PROVIDED RECORDS:
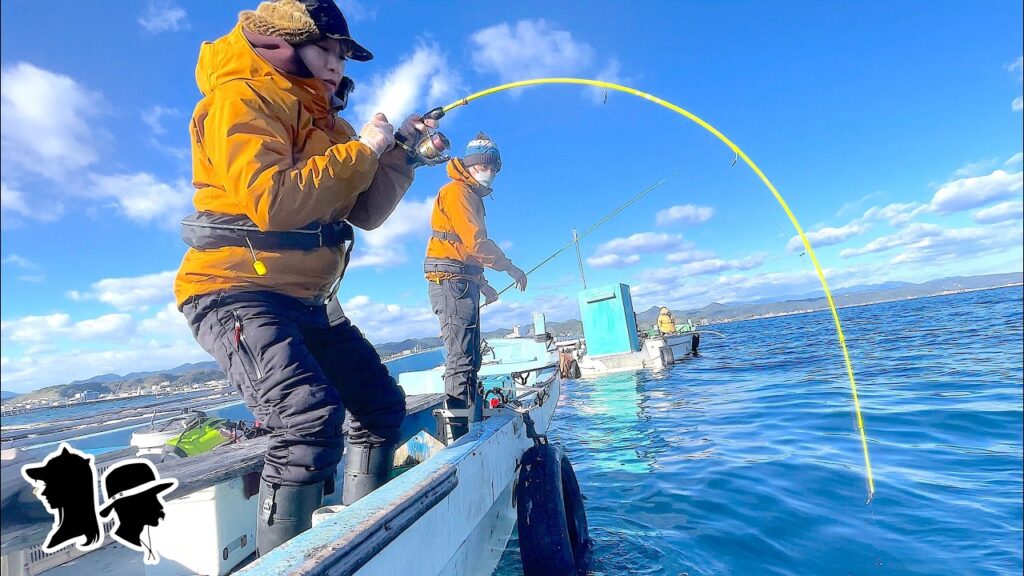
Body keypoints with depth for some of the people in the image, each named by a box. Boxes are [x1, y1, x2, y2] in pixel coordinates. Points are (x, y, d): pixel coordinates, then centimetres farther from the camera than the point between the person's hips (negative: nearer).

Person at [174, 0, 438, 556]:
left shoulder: (324, 119, 16)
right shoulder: (241, 97, -9)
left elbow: (365, 212, 11)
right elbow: (271, 201, -27)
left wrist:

WHAT YOU WILL DO: Search the records above for "left". Copy each line where it is found.

WRITTEN SOLUTION:
left shoulder: (324, 119, 16)
left elbow: (365, 212, 11)
left wrist:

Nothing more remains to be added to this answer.